# Problem to solve
The expected answer is every line of the material that contains the word "buttons".

# Data extract
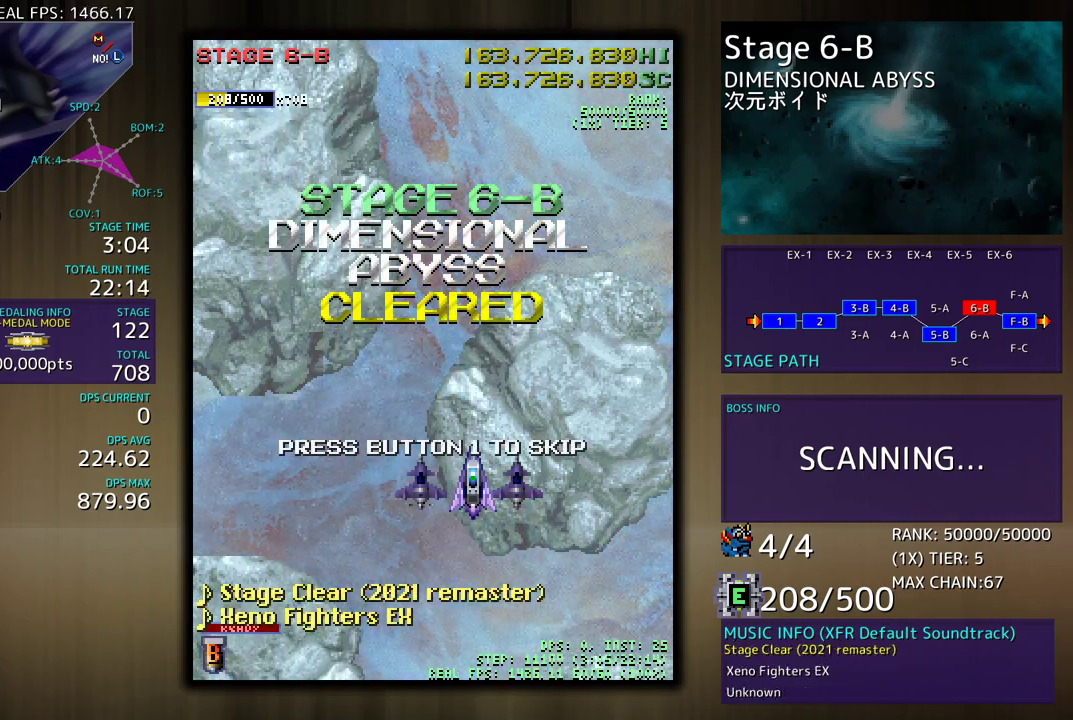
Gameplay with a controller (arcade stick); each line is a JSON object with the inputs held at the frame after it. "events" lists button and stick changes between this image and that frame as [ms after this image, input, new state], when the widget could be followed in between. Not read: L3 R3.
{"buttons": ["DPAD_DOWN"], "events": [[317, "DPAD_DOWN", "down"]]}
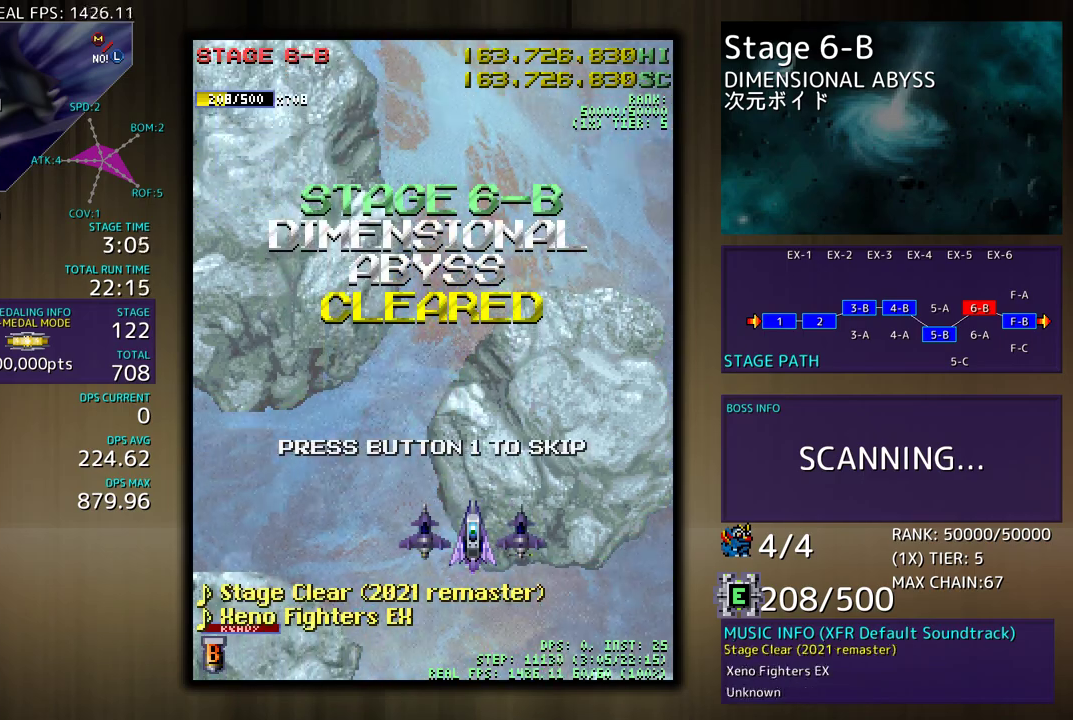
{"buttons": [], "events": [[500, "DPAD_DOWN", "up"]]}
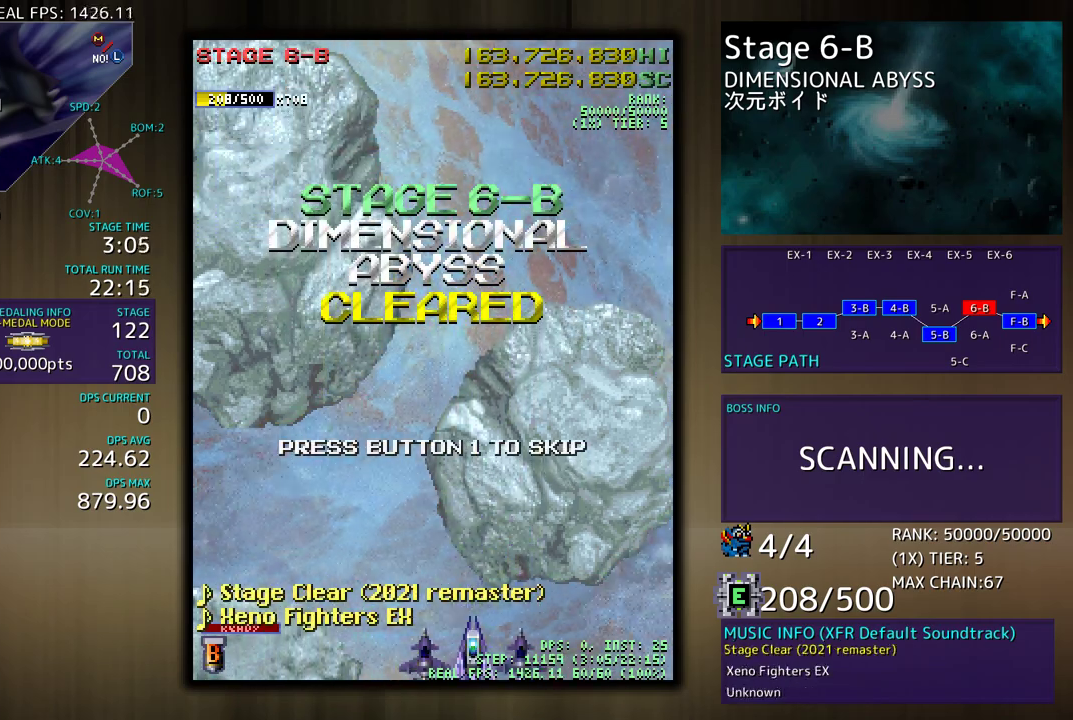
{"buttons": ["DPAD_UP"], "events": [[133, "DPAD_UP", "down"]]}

# Result of this task
{"buttons": ["DPAD_DOWN"], "events": [[317, "DPAD_DOWN", "down"]]}
{"buttons": [], "events": [[500, "DPAD_DOWN", "up"]]}
{"buttons": ["DPAD_UP"], "events": [[133, "DPAD_UP", "down"]]}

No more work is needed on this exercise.